ЗАДАНИЯ
[A] Отредактируйте фрагмент текста о Крамском, начиная с «Все это пустоутробие» и заканчивая «станет действительно русским.», заменив «пустоутробие» на «бездушие».
[B] Определите, соответствуют ли тексту о Крамском следующие утверждения, и для каждого ответьте «да» или «нет», приведя точную цитату из текста: (i) Крамской полагал, что русскому художнику следует завидовать виртуозности западных мастеров; (ii) Крамской считал искусство греков тенденциозным; (iii) Крамской верил в победу.

ИСХОДНЫЙ ТЕКСТ

▬▬▬▬▬▬

Поразительно верное и глубокое наблюдение! В этой невозможности вполне возможного, но дешевого совершенства заключается сильная сторона каждого нового движения в искусстве и в самой жизни. Крамской знал, что русскому художнику нечего завидовать виртуозности модных западных мастеров. Без глубокого и самобытного содержания всякая виртуозность не выдерживает испытания времени, а совершенство приходит само, если в сердце художника есть способность искать только правды, желать «только добра и улучшения».

Таким образом, даже с чисто художественной стороны задача состояла в том, чтобы удержать русского художника на уровне этих общественных стремлений. Нетрудно видеть, что в национальном вопросе Крамской остался верен демократической традиции. Главной национальной чертой русского искусства он считает наличие в нем «благородных мыслей», той нравственной основы, которая отличает настоящего человека от паразита. Крамской переносит в более широкую область национального развития свою основную тему — борьбу идейности против безразличия к общественным интересам, стремления урвать кусок побольше, жить за чужой счет, за чужой совестью, жить мимо жизни, не глядя на действительное содержание тех безобразных фактов и отношений, которые окружают человека с колыбели, жить среди этого безобразия, притворяясь образованным, разумным, общественным существом при помощи тысячи различных уловок, изобретенных внешней культурой.

Все это пустоутробие Крамской считал чуждым русскому национальному характеру, хотя он понимал, что такой тип существует в России и даже грозит выбить из головы художника «благородные мысли». Это была борьба за душу народа. При всем своем горьком опыте Крамской верил в победу, когда ночь пройдет и наступит утро, а русское государство станет действительно русским.

Но не может быть, чтобы идейность была расовой чертой одного славянского племени. И Крамской вовсе не думал так, хотя он иногда говорит о племенных различиях. Занимаясь безнадежным делом объяснения Суворину, что тенденциозность русского искусства не мешает его художественной силе, Крамской писал: «Чтобы осветить окончательно мое главное положение в философии искусства, я должен сказать, что искусство греков было тенденциозно, по-моему. И когда оно было тенденциозно, оно шло в гору»[57]. То же самое повторилось в эпоху Возрождения в Италии и позднее в Нидерландах. Повсюду расцвет искусства был связан с общественным подъемом. Когда же могучее общественное содержание исчезло из поля зрения художника, осталась только инерция высокой художественной формы, которая постепенно уступила место манерности, и настоящее искусство умерло, превратившись в пустую забаву, украшение жизни (А. С. Суворину, 26 февраля 1885 г.)[58].

▬▬▬▬▬▬

ПРЕДОСТАВЛЕННЫЙ МАТЕРИАЛ
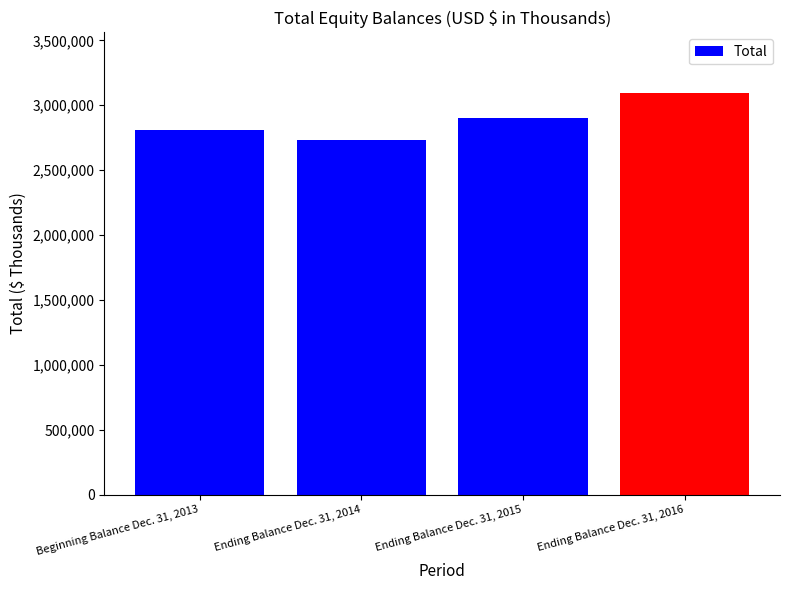

What is the label of the 4th bar from the right?

Beginning Balance Dec. 31, 2013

▬▬▬▬▬▬

ОТВЕТЫ К ЗАДАНИЯМ
[A]
Все это бездушие Крамской считал чуждым русскому национальному характеру, хотя он понимал, что такой тип существует в России и даже грозит выбить из головы художника «благородные мысли». Это была борьба за душу народа. При всем своем горьком опыте Крамской верил в победу, когда ночь пройдет и наступит утро, а русское государство станет действительно русским.

[B]
(i) Нет: «Крамской знал, что русскому художнику нечего завидовать виртуозности модных западных мастеров».
(ii) Да: «искусство греков было тенденциозно, по-моему».
(iii) Да: «При всем своем горьком опыте Крамской верил в победу».